START Data to use
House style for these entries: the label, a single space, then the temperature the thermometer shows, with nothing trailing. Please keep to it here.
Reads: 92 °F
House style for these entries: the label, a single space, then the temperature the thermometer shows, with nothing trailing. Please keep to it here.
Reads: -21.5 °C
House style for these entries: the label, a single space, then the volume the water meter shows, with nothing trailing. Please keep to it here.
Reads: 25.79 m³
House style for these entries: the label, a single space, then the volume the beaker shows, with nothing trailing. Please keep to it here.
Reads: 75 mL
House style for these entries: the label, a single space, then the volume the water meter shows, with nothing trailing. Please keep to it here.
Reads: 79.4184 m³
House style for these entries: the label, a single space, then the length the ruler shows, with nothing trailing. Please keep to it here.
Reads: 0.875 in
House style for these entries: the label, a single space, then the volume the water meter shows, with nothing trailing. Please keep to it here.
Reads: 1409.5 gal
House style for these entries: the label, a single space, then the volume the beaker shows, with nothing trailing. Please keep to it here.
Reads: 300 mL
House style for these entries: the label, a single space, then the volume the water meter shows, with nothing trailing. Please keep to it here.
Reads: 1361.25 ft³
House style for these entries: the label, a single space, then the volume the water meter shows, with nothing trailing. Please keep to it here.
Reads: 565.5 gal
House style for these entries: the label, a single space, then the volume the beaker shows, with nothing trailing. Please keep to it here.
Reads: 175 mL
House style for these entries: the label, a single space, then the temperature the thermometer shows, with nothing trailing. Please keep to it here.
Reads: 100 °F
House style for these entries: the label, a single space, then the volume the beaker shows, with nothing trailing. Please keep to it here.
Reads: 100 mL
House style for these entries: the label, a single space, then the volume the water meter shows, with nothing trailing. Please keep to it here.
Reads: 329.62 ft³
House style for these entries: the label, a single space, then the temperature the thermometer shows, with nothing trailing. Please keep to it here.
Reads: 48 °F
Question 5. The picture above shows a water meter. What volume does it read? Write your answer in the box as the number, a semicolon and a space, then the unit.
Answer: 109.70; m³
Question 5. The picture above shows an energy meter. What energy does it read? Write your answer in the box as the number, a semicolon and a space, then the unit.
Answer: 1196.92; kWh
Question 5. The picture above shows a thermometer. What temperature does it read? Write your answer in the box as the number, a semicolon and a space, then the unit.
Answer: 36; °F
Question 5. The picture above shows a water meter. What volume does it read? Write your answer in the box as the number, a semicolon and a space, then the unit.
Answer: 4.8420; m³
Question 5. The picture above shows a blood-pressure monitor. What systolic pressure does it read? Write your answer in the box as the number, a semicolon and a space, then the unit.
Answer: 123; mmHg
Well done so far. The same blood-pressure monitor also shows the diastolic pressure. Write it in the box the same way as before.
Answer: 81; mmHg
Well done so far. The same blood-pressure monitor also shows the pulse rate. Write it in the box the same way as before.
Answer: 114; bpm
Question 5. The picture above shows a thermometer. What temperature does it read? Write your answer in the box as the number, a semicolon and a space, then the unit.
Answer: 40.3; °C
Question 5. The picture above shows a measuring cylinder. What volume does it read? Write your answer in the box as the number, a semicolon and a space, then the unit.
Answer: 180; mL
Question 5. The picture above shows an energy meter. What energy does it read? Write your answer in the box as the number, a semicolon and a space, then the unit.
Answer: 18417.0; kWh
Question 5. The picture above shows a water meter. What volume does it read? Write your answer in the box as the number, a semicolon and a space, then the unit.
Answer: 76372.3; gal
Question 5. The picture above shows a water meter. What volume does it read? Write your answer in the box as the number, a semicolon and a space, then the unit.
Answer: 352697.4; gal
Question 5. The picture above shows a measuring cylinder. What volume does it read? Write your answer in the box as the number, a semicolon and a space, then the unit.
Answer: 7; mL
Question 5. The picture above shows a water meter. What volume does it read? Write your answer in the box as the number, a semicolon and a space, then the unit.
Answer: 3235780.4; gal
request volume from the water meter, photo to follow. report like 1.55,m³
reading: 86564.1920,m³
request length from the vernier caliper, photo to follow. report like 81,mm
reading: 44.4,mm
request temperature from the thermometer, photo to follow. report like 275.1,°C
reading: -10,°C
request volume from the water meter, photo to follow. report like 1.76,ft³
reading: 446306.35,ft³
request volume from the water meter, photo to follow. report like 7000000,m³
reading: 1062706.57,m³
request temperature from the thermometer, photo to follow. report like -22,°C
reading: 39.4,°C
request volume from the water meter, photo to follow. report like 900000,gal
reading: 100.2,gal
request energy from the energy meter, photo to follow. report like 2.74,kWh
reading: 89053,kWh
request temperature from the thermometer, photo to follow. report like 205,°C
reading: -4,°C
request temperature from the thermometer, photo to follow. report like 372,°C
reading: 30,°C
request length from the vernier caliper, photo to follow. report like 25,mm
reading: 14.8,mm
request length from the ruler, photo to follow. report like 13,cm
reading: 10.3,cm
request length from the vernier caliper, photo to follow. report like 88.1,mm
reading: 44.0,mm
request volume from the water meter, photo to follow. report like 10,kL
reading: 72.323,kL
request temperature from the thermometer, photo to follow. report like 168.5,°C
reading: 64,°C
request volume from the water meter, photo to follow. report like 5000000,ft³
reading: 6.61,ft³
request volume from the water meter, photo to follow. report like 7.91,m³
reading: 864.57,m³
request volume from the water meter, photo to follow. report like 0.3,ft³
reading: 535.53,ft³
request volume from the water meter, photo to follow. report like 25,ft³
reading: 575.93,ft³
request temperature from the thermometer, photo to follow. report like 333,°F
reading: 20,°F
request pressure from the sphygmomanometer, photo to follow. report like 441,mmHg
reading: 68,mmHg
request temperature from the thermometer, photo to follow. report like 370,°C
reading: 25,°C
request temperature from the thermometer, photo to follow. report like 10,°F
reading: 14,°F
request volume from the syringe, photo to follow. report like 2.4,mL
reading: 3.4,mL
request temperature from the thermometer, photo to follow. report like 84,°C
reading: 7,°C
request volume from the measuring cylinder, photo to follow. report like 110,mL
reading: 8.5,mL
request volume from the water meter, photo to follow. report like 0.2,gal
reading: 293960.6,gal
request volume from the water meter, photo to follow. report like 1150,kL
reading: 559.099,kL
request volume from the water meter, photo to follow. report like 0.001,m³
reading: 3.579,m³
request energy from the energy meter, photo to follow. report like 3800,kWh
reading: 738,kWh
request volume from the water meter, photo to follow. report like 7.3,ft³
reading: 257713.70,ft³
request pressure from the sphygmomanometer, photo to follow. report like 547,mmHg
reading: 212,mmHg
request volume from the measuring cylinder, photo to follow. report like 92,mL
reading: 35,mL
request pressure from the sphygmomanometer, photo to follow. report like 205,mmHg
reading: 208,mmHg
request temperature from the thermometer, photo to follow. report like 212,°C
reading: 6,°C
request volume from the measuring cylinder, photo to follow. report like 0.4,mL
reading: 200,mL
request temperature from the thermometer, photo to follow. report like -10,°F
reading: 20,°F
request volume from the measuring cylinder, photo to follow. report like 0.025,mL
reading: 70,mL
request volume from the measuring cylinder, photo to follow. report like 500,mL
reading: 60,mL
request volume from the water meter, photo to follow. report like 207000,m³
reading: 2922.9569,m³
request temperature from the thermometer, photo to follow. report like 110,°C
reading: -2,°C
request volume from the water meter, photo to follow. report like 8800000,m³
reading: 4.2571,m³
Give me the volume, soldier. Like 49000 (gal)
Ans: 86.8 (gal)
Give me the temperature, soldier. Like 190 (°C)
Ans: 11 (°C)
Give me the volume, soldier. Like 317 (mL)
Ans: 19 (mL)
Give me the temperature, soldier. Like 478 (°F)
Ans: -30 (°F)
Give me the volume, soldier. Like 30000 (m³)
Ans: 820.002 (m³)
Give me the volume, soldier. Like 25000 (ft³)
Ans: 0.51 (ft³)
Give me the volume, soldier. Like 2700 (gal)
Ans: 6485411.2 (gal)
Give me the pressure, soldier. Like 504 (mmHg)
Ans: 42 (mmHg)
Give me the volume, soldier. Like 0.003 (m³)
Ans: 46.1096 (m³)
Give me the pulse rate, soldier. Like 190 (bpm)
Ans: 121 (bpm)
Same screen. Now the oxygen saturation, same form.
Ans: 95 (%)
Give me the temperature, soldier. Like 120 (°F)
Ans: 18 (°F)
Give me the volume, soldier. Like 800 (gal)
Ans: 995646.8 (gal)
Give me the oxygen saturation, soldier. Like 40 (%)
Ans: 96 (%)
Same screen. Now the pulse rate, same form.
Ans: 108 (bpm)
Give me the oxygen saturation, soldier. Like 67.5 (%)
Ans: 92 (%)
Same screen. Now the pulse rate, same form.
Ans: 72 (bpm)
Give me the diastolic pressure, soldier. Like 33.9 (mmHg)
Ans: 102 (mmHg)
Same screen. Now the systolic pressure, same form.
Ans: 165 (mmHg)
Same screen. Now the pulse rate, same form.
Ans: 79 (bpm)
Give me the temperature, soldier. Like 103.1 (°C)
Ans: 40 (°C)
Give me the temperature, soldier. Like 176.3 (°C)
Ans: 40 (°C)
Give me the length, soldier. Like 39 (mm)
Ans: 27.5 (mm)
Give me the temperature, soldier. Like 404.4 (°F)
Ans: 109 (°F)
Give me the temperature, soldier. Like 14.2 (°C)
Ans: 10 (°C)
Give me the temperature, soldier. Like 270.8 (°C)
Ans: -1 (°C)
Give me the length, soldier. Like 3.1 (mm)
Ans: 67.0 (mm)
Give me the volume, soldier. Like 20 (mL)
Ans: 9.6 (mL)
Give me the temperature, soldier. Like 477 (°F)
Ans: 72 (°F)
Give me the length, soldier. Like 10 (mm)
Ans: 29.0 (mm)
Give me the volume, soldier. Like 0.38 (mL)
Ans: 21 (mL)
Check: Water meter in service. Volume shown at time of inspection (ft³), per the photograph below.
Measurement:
END Data to use
Exercise instructions: Pull from the listing above each line that contains the word "Well", and leave out every other line.

Task result:
Well done so far. The same blood-pressure monitor also shows the diastolic pressure. Write it in the box the same way as before.
Well done so far. The same blood-pressure monitor also shows the pulse rate. Write it in the box the same way as before.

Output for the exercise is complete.